On July 8, 2026, the Paris-based startup ZML released LLMD, an inference server that runs large language models across five chip families (NVIDIA, AMD, Google, Intel, Apple) from a single codebase. SFEIR reads this as a signal: as training cedes the spotlight to inference, the real battleground — and cost center — shifts toward serving, where cost per token, latency, and dependence on silicon are decided.

ZML's bet comes down to three words, model to metal: not offering yet another model, but a layer that decouples the model from the hardware. The stack has four layers. At the top, models (Qwen, Gemma, Mistral, LLaMa) loaded zero-copy via a virtual file system from Hugging Face, S3, or GCS. Then LLMD, a server exposing an OpenAI-compatible API (drop-in) with continuous batching, paged attention, prefix caching, tool calling, and Prometheus metrics. Below that, ZML compiles the graph upfront, once and for all, into a hermetic native binary in Zig + MLIR, with no Python in the execution path. This binary runs on five backends: CUDA, ROCm, TPU, oneAPI, Metal. The elegance lies in being "portable, not leveled" — chip-specific paths (FlashAttention, AITER) are preserved. Figures announced (by the vendor): images from 1.7 GB (CUDA) to ~140 MB (Apple), cold start of 1-2 s on an 8B model, and the DFlash accelerator (claimed "up to 10×," ~6.17× in the underlying research).

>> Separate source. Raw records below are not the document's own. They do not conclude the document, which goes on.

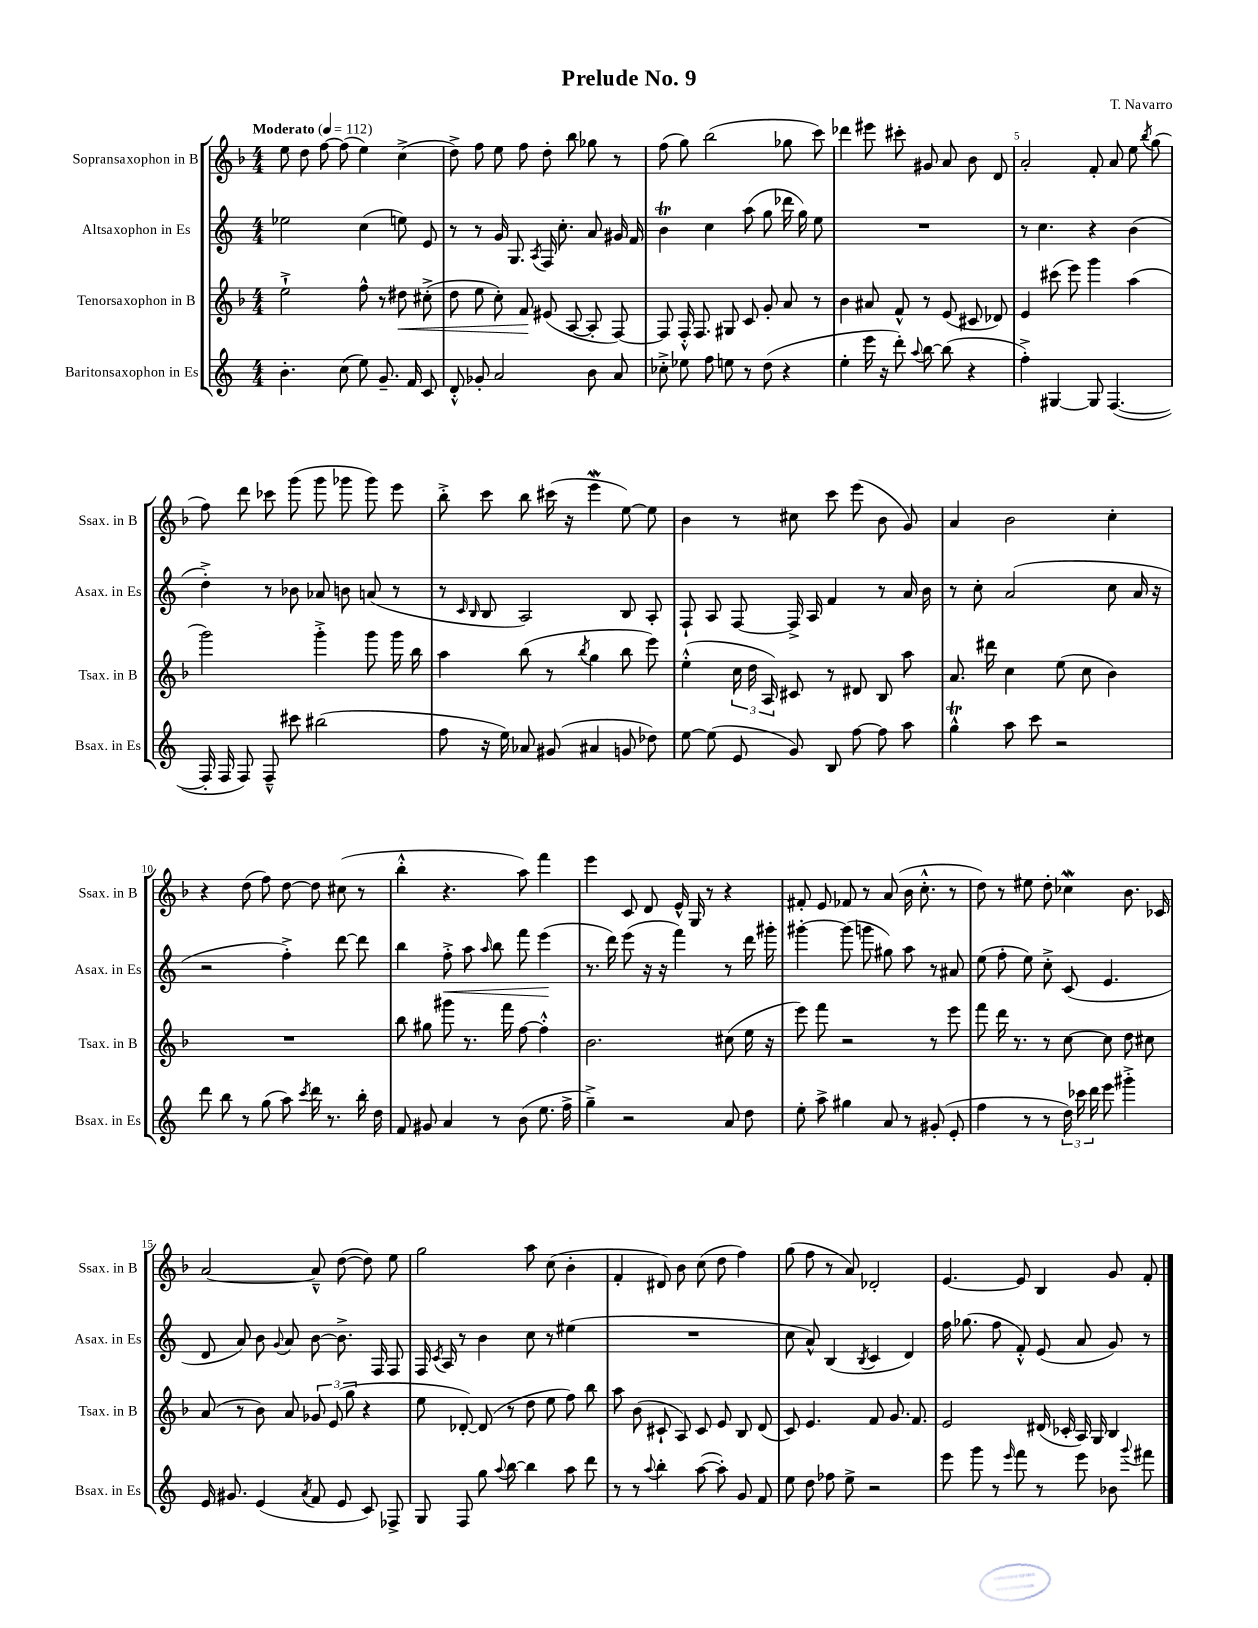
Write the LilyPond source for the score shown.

\header { title = "Prelude No. 9" composer = "T. Navarro" }
<<
\new StaffGroup <<
\new Staff = "s0" \with { instrumentName = "Sopransaxophon in B" shortInstrumentName = "Ssax. in B" } {
    \clef treble \key f \major \numericTimeSignature \time 4/4 \tempo "Moderato" 4 = 112
    \autoBeamOff e''8 d''8 f''8~ f''8( e''4) c''4->( |
    d''8->) f''8 e''8 f''8 d''8-. bes''8 ges''8 r8 |
    f''8( g''8) bes''2( ges''8 c'''8) |
    des'''4 eis'''8 cis'''8-. gis'8 a'8 bes'8 d'8 |
    a'2-. f'8-. a'8 e''8 \acciaccatura { bes''8 } g''8( |
    f''8) d'''8 ces'''8 g'''8( g'''8 ges'''8 ges'''8) e'''8 |
    bes''8-.-> c'''8 bes''8 cis'''16( r16 e'''4\mordent e''8~) e''8 |
    bes'4 r8 cis''8 c'''8 e'''8( bes'8 g'8) |
    a'4 bes'2 c''4-. |
    r4 d''8( f''8) d''8~ d''8 cis''8( r8 |
    bes''4-.-^ r4. a''8) f'''4 |
    e'''4 c'8 d'8 e'16-^ g16 r8 r4 |
    fis'8-. e'8 fes'8 r8 a'8( bes'16 c''8.-.-^ r8 |
    d''8) r8 eis''8 d''8-. ces''4\mordent bes'8. ces'16 |
    a'2~ a'8---^ d''8~( d''8) e''8 |
    g''2 a''8 c''8( bes'4-. |
    f'4-. dis'8) bes'8 c''8( d''8 f''4) |
    g''8( f''8 r8 a'8) des'2-. |
    e'4.~ e'8 bes4 g'8 f'8-. \bar "|." |
}
\new Staff = "s1" \with { instrumentName = "Altsaxophon in Es" shortInstrumentName = "Asax. in Es" } {
    \clef treble \key c \major \numericTimeSignature \time 4/4
    \autoBeamOff ees''2 c''4( e''8) e'8 |
    r8 r8 g'16 g8. \acciaccatura { a8 } f16 c''8.-. a'8 gis'16 f'16 |
    b'4\trill c''4 a''8( g''8 des'''16 g''16) e''8 |
    R1 |
    r8 c''4. r4 b'4( |
    d''4-.->) r8 bes'8 aes'8 b'8 a'8( r8 |
    r8 \grace { c'16 b16 } b8 a2) b8 a8-. |
    f8-! a8 f8~ f16-> a16 f'4 r8 a'16 b'16 |
    r8 c''8-. a'2( c''8 a'16 r16 |
    r2 f''4-.->) d'''8~ d'''8 |
    b''4 f''8-.->\< a''8 \grace { a''16 } b''8 f'''8 e'''4\!( |
    r8. d'''16) e'''8( r16 r16 f'''4) r8 d'''16 gis'''16-. |
    gis'''4~-. gis'''8( g'''8 gis''8) a''8 r8 ais'8 |
    e''8( f''8-. e''8) c''8-.-> c'8( e'4. |
    d'8 a'8) b'8 \appoggiatura { g'8 } a'8 b'8~ b'8.-> f16 f8 |
    f16 \acciaccatura { c'8 } a16 r8 b'4 c''8 r8 eis''4( |
    R1 |
    c''8 a'8-^) b4( \acciaccatura { b8 } c'4 d'4) |
    f''16 ges''8.( f''8 f'8-.-^) e'8( a'8 g'8) r8 \bar "|." |
}
\new Staff = "s2" \with { instrumentName = "Tenorsaxophon in B" shortInstrumentName = "Tsax. in B" } {
    \clef treble \key f \major \numericTimeSignature \time 4/4
    \autoBeamOff e''2-!-> f''8-^ r8 dis''8\< cis''8-.->( |
    d''8 e''8 c''8-.) f'8\! eis'8( a8~ a8-. f8~) |
    f8 f16-.-^ f8. gis8 c'8 g'8-. a'8 r8 |
    bes'4 ais'8 f'8-^ r8 e'8( cis'8 des'8) |
    e'4 cis'''8( e'''8) g'''4 a''4( |
    g'''2) g'''4-.-> g'''8 g'''16 bes''16 |
    a''4 bes''8( r8 \acciaccatura { bes''8 } g''4 bes''8 e'''8) |
    e''4-.-^( \tuplet 3/2 { c''16 d''16 a16) } cis'8 r8 dis'8 bes8 a''8 |
    a'8. dis'''16 c''4 e''8( c''8 bes'4) |
    R1 |
    bes''8 gis''8 gis'''8 r8. f'''16 f''8~ f''4-.-^ |
    bes'2. cis''8( e''16 r16 |
    e'''8) f'''8 r2 r8 e'''8 |
    f'''8 d'''16 r8. r8 c''8~ c''8 d''8 cis''8 |
    a'8( r8 bes'8) a'8 \tuplet 3/2 { ges'8 e'8( g''8 } r4 |
    e''8 des'8~-.) des'8( r8 d''8 e''8 f''8) bes''8 |
    a''8 bes'8( cis'8-! a8) cis'8 e'8 bes8 d'8( |
    c'8) e'4. f'8 g'8. f'8. |
    e'2 dis'16( ces'16-. a16) g16 bes4 \bar "|." |
}
\new Staff = "s3" \with { instrumentName = "Baritonsaxophon in Es" shortInstrumentName = "Bsax. in Es" } {
    \clef treble \key c \major \numericTimeSignature \time 4/4
    \autoBeamOff b'4.-. c''8( e''8) g'8.-- f'16 c'8 |
    d'8-.-^ ges'8-. a'2 b'8 a'8 |
    ces''8-.-> ees''8 f''8 e''8 r8 d''8( r4 |
    e''4-. e'''16 r16 d'''8-.) \appoggiatura { a''8 } b''8~ b''8( r4 |
    f''4-.->) gis4~ gis8 f4.~( |
    f16-. f16 f8) f8---^ cis'''8 bis''2( |
    f''8 r16 e''16) aes'8 gis'8( ais'4 g'8 des''8) |
    e''8~ e''8( e'8 g'8) b8 f''8~ f''8 a''8 |
    g''4-^\trill a''8 c'''8 r2 |
    d'''8 b''8 r8 g''8( a''8) \acciaccatura { c'''8 } d'''16 r8. b''16-. d''16 |
    f'8 gis'8 a'4 r8 b'8( e''8. f''16-> |
    g''4--->) r2 a'8 d''8 |
    e''8-. a''8-> gis''4 a'8 r8 gis'8-.( e'8-. |
    f''4 r8 r8 \tuplet 3/2 { d''16) ces'''16 d'''16 } e'''8 gis'''4-.-> |
    e'16 gis'8. e'4( \acciaccatura { a'8 } f'8 e'8 c'8) fes8-> |
    g8 f8 g''8 \appoggiatura { a''8 } b''8~ b''4 a''8 d'''8 |
    r8 r8 \appoggiatura { a''8 } b''4-. a''8~( a''8-.) g'8 f'8 |
    e''8 d''8 fes''8 e''8-> r2 |
    e'''8 g'''8 r8 \grace { e'''16 } f'''8 r8 e'''8 bes'8 \appoggiatura { g'''8 } fis'''8 \bar "|." |
}
>>
>>
\layout { \context { \Score \override BarNumber.break-visibility = ##(#f #t #t) barNumberVisibility = #(every-nth-bar-number-visible 5) } }
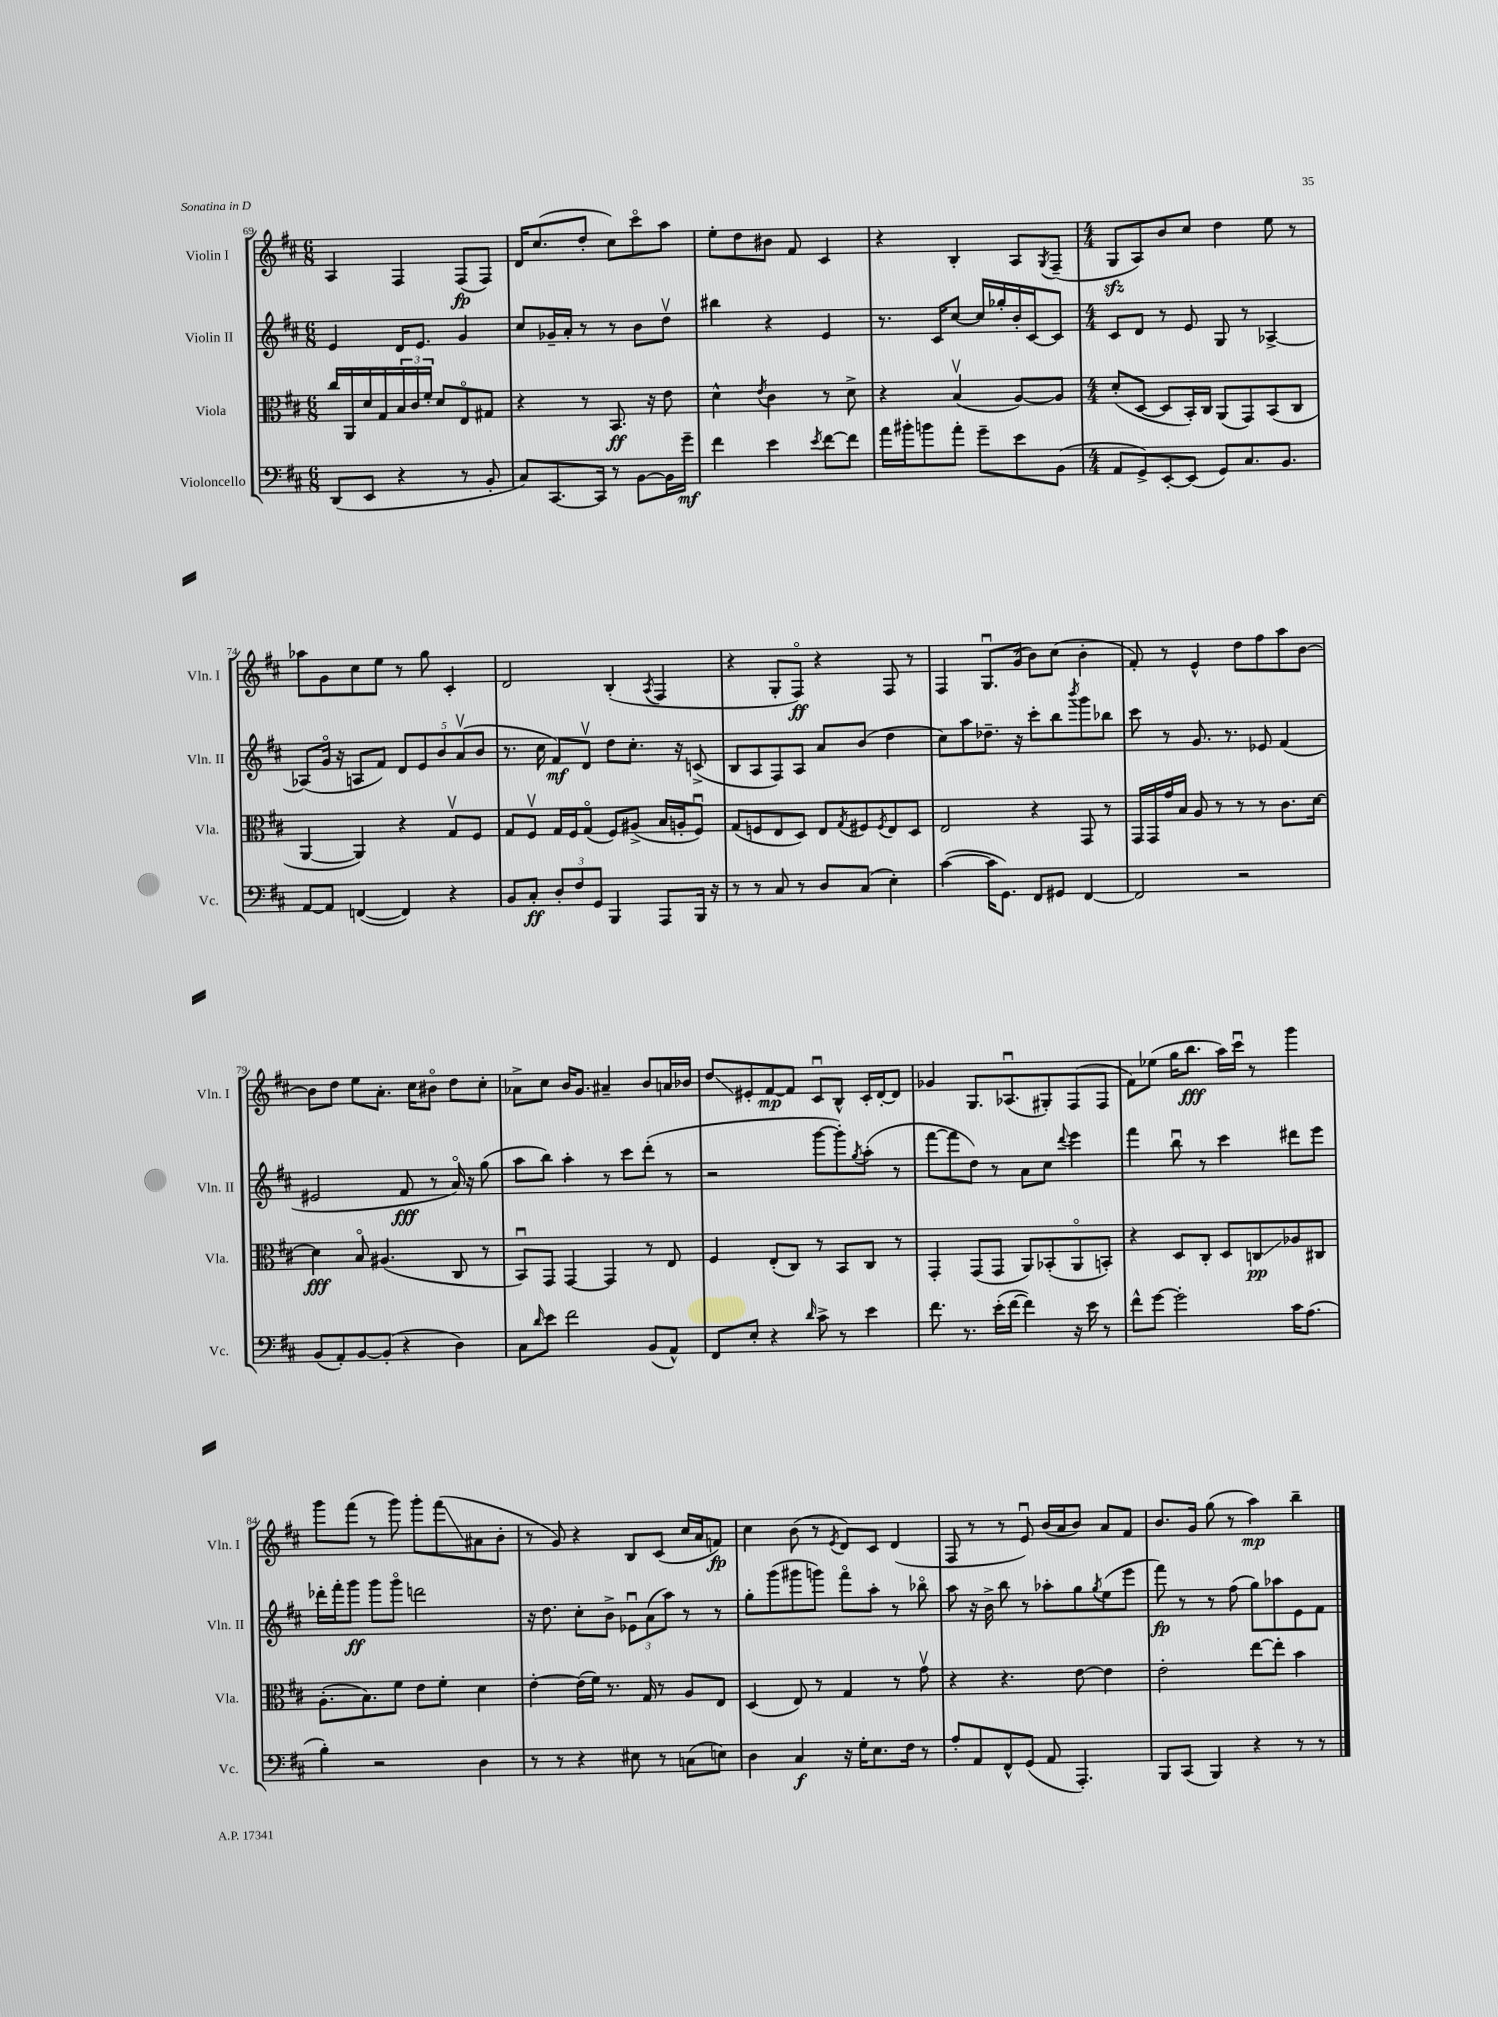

Two components, two licenses: ZML (the framework) is open source (Apache-2.0, >90% Zig); LLMD (the server) is not, free at launch while usage data is collected. The demo runs in two commands on Apple Silicon Macs; a 27B model in BF16 requires ≥ 64 GB of unified memory.

SFEIR reads the object through three client-facing lenses: FinOps (choosing the cheapest chip → acting on the cost per token), architectural freedom (Design to Exit, built-in reversibility, cf. France Télévisions/ALIX) and sovereignty (European chips Axelera, Kalray, SiPearl, VSORA; a VivaTech 2026 partnership with Scaleway, VSORA, and the Île-de-France Region, integration into the Jotunn8 processor).

Unsparing verdict: it is an alpha, not for production; support for specific local machines (DGX Spark, Ryzen AI Max+) is neither named nor benchmarked. Against vLLM (server-GPU throughput) and llama.cpp (single-user local), LLMD aims for the middle ground. Not to switch to today, but to place "under active watch": a serious, made in France candidate to become the "docker run of inference."